+++ Provided passage

Democracy Has Been Withering

Since HRF last commemorated the International Day of Democracy, authoritarian regimes have exploited some of the world’s most pressing crises to their advantage. Putin used his illicit invasion of Ukraine to tighten his grip on civil society in Russia and expand his authoritarian influence abroad. The Taliban leveraged their takeover of Afghanistan to roll back women’s and girls’ rights. Saudi Crown Prince Mohammed Bin Salman exploited diplomatic overtures in the fallout of the war in Ukraine to double down on repression, sentencing two women’s rights activists to record jail sentences within a month of meetings with President Biden and President Macron. China exploited the fanfare of the Olympics to obscure its long list of tyrannical abuses, which include the genocide against Uyghurs in Xinjiang, the stifling of human rights in Tibet, and the backsliding of freedoms in Hong Kong. Paul Kagame’s regime in Rwanda used the refugee and migrant crisis in Europe to partner with the United Kingdom in a scheme that threatens to upend the global protection system for asylum seekers. And other regimes — such as those in Belarus, Burma, and Nicaragua — simply exploited the world’s attention on Ukraine to continue their crackdowns. These are mere snapshots of how authoritarianism has eroded human rights over the last year. Dictators globally have continued persecuting dissidents calling for democratic reforms in closed societies.

 Now more than ever, the world is in dire need of democracy — 54% of the world’s population lives under authoritarianism. That means that authoritarian regimes have prevented more than four billion people from enjoying their right to freedom and democracy. Year after year, the number of people subjected to authoritarianism has increased. Since 2020, an additional 200 million individuals now live under tyranny, leaving them vulnerable to authoritarian abuse and exploitation.

++++++

**What to do:**
1. In one to three sentences, explain why the passage on the decline of democracy says the world needs democracy now more than ever.
2. Answer these questions using the passage on the decline of democracy:
(a) Within a month of meetings with which two presidents were two women's rights activists given record jail sentences?
(b) Which country partnered with Rwanda in the scheme concerning asylum seekers?
(c) Since 2020, how many additional people have come to live under tyranny?
3. Pick up the passage on the decline of democracy after its final sentence and continue writing it.
The data that follows comes from a different source than the passage on democracy.

+++ Given data

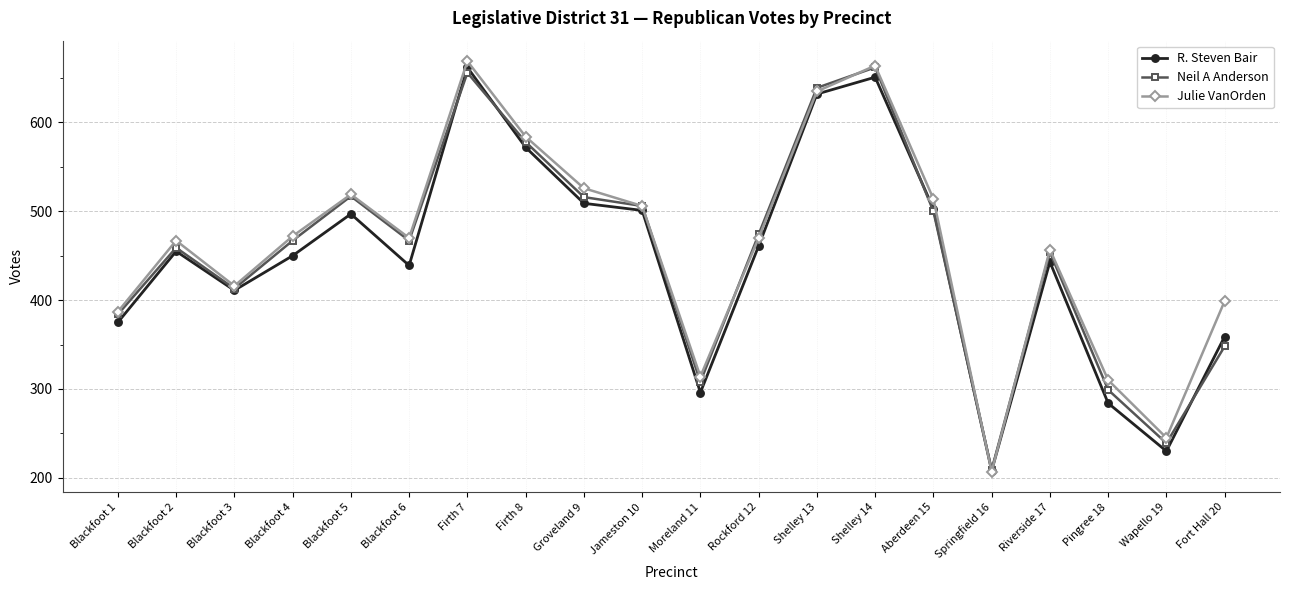

Which series has the largest total across all categories?

Julie VanOrden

++++++

**Results by task:**
1. The passage says 54% of the world's population lives under authoritarianism, which means authoritarian regimes have kept more than four billion people from their right to freedom and democracy. It adds that this number rises every year, with an additional 200 million people living under tyranny since 2020.

2.
(a) President Biden and President Macron
(b) The United Kingdom
(c) 200 million

3.
The Numbers are Alarming

Statistics show that there is a correlation between authoritarianism and a variety of global crises. In fact, authoritarian regimes worldwide remain at the root of the world’s worst problems: wars, humanitarian crises, transnational repression, military coups, corruption, kleptocracy, arbitrary detentions, enforced disappearances, spyware, forced labor, environmental crimes, and sportswashing. Authoritarian regimes are also less likely to combat human trafficking. According to HRF’s research, 100% of the worst-performing states for efforts to combat human trafficking are authoritarian, and in some cases, these regimes are drivers of human trafficking. Authoritarianism also leads to greater displacement — 97% of refugees originate from authoritarian regimes. They circumvent norms to deny basic liberties and limit electoral freedom, press freedom, and freedom of speech, among many others.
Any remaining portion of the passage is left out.